On bosse main dans la main. En confiance. Ça y est je me sens mieux. Je pense que j’ai bien fait de choisir l’option 3.

Finalement, ça va assez vite. Dès le lendemain j’ai eu un excellente conversation avec l’un des fonds qu’il m’a conseillé. Leur ticket d’entrée est entre 500.000€ et 1.000.000€.

Un autre investisseur que j’aime beaucoup – qui lit nos aventures sur Facebook et se reconnaîtra – me rappelle et propose de montrer notre dossier en comité d’investissement sous 15 jours. Du coup je me dis que ce n’est peut être pas idiot de lever plus d’1M€. Même si ça nous dilue un peu, ça permettrait d’avoir de la visibilité sur 18-24 mois.

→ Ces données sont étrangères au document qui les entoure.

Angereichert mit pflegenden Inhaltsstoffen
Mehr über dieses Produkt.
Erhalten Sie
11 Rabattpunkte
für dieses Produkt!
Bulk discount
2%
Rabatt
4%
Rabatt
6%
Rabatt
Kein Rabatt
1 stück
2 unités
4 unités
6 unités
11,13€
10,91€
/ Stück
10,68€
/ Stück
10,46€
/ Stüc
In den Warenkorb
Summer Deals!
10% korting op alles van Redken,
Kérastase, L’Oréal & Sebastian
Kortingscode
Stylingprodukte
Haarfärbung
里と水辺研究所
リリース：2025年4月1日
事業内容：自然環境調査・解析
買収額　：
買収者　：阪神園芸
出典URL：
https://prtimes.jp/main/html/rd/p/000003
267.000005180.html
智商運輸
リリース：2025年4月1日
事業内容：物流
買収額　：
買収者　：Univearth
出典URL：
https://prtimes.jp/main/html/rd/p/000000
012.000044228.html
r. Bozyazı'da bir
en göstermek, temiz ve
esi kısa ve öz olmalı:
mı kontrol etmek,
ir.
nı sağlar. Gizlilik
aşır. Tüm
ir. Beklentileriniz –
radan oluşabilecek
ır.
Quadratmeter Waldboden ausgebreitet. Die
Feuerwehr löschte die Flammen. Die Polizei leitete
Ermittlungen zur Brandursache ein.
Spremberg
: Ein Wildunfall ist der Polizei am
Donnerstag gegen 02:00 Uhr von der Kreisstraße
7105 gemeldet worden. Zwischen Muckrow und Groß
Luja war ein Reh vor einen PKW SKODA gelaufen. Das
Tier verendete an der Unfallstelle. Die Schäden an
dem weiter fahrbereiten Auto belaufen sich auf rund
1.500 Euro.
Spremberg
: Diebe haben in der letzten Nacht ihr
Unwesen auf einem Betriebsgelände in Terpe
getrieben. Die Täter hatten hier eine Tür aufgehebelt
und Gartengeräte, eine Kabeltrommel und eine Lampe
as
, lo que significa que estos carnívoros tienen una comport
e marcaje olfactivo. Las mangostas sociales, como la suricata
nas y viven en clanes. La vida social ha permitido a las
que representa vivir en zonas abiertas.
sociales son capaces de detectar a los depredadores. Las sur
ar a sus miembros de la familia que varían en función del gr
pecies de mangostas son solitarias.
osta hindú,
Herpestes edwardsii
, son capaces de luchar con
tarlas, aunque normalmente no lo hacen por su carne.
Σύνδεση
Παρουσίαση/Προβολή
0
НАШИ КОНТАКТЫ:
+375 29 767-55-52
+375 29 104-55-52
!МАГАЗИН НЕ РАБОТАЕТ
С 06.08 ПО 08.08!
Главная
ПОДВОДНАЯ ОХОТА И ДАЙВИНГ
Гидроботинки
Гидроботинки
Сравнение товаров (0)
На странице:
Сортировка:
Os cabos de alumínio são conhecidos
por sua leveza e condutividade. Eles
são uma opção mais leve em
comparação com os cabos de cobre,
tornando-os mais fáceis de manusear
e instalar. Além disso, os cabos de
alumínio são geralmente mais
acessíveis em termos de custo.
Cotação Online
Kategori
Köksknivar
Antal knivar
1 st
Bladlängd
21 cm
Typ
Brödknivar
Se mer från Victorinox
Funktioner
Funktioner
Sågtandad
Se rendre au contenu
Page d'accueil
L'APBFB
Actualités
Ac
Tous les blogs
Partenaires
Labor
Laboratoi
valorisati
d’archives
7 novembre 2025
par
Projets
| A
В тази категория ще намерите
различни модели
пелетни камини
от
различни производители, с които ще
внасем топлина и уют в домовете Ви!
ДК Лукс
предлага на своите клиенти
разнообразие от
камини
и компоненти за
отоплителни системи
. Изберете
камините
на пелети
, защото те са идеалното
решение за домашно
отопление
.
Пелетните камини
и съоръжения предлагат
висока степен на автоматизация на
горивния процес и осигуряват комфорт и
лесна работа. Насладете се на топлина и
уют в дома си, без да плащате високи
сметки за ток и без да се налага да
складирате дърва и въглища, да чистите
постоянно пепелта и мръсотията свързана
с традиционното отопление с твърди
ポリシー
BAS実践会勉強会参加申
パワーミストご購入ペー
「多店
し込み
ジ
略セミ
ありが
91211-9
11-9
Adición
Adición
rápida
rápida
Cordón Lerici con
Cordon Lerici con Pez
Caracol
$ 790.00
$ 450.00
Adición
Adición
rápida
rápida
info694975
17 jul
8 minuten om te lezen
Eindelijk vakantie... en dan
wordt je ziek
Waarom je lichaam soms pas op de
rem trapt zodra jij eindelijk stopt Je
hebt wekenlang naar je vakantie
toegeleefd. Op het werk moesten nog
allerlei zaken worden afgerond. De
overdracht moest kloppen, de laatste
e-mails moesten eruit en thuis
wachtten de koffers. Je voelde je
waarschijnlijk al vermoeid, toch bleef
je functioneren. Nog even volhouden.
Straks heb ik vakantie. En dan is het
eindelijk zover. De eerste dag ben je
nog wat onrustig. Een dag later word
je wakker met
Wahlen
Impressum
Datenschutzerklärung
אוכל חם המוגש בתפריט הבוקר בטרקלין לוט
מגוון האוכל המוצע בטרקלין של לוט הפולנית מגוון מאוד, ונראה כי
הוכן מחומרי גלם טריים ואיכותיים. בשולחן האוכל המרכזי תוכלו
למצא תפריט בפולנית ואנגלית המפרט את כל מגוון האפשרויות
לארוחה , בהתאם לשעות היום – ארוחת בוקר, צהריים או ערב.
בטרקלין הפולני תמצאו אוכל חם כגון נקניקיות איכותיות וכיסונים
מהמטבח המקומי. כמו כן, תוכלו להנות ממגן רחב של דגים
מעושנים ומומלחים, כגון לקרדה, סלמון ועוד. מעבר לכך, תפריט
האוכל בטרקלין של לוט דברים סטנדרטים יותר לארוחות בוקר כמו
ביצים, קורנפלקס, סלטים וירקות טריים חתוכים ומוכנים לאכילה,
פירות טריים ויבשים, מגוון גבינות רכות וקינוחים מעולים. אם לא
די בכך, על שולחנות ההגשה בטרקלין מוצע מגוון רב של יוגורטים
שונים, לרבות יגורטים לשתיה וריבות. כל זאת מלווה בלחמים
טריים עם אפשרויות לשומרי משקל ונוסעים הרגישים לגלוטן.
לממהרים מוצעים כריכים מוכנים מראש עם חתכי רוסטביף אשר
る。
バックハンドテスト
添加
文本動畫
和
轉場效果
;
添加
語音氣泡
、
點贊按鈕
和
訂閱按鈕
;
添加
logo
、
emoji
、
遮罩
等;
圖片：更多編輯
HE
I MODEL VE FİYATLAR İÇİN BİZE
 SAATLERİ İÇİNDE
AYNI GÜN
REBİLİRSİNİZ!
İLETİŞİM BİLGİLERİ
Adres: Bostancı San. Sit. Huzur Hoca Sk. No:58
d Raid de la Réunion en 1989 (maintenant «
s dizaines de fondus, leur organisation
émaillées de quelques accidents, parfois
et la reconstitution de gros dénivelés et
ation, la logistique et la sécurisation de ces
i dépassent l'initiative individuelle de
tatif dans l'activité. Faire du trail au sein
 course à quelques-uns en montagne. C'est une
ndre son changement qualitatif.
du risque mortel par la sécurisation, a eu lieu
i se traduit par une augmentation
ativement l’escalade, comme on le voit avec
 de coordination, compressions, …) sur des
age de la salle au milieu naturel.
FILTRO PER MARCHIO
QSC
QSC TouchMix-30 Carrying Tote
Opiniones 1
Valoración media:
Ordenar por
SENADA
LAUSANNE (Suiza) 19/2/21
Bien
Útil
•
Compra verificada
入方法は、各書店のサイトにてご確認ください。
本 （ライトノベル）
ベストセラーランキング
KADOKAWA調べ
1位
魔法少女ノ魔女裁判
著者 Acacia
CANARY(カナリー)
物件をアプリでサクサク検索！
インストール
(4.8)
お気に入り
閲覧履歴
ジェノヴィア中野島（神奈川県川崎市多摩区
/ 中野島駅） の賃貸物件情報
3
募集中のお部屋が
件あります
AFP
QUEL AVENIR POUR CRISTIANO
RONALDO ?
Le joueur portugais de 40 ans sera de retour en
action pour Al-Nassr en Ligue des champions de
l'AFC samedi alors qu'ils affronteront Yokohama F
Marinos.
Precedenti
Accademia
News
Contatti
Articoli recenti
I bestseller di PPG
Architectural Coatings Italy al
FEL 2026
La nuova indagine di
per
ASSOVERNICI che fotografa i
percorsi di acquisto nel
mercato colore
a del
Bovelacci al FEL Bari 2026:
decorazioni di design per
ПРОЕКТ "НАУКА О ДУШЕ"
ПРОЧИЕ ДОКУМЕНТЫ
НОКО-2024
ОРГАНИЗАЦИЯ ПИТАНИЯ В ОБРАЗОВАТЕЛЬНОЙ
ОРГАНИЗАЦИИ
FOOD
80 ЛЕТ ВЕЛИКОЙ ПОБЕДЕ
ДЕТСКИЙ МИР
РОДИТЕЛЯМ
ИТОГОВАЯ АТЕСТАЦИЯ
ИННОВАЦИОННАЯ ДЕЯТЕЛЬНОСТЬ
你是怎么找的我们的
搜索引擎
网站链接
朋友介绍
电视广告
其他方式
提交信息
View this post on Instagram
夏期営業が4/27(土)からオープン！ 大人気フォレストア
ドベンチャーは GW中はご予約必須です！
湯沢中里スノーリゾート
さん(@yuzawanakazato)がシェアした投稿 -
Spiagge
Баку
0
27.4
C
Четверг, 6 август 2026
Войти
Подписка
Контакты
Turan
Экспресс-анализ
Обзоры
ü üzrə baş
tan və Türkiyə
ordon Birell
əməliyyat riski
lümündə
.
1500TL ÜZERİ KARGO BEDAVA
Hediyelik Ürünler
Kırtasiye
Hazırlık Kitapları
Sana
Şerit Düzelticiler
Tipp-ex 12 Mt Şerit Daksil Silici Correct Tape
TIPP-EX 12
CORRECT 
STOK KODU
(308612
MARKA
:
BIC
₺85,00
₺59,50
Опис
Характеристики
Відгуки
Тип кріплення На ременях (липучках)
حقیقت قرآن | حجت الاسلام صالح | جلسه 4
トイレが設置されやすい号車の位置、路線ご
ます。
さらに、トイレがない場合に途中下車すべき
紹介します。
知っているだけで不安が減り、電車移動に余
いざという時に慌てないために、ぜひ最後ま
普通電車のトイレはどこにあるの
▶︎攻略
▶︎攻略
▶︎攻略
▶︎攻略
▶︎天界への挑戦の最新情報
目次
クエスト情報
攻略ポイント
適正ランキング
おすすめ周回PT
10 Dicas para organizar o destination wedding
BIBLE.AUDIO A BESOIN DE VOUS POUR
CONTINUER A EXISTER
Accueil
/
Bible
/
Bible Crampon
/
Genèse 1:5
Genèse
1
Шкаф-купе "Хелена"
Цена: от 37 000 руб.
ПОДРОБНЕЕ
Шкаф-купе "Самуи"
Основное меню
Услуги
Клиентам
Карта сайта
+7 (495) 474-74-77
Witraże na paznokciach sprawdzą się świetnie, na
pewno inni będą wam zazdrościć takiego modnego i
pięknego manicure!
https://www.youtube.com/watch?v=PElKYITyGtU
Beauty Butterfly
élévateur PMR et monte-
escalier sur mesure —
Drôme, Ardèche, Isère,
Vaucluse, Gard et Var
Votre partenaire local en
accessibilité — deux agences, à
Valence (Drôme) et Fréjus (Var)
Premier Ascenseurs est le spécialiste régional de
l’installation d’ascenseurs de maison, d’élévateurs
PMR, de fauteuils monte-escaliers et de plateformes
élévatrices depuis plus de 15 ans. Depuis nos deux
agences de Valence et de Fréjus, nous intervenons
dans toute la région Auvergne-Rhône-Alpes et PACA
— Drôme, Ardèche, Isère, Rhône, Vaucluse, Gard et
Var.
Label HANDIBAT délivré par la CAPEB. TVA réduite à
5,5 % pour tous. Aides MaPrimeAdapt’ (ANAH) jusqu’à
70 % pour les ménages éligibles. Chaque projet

Bon voilà. C’est ça le risque. Tout peut nous péter à la figure, on dispose d’à peine 3 mois de cash devant nous, et malgré tout, on continue à investir.

Pourquoi ?

  • Parce que les ventes commencent à décoller sérieusement ;
  • Parce que si la levée de fonds prend 6 mois, voir 10 mois, ou ne se conclue pas, au pire on continuera en mode « bootstrap » en continuant à alimenter le compte courant de gojob avec nos réserves perso ;
  • Parce qu’il y a au moins 3 fonds et actionnaires actuels de gojob.co qui sont prêt à nous soutenir dans la durée, donc même si c’est un passage un peu serré, je pense qu’on arrivera toujours à se rétablir ;
  • Parce qu’il y a certains investissements qu’il faut faire maintenant. Comme par exemple donner une unité à notre charte graphique. Et que ca coute. Ca coute cher. 25.000€. Un quart de nos réserves. Mais il le faut.
  • Parce que les clients et les partenaires affluent. Presque tout seuls. Et qu’il faut du monde pour les gérer. Donc on ne lâche rien.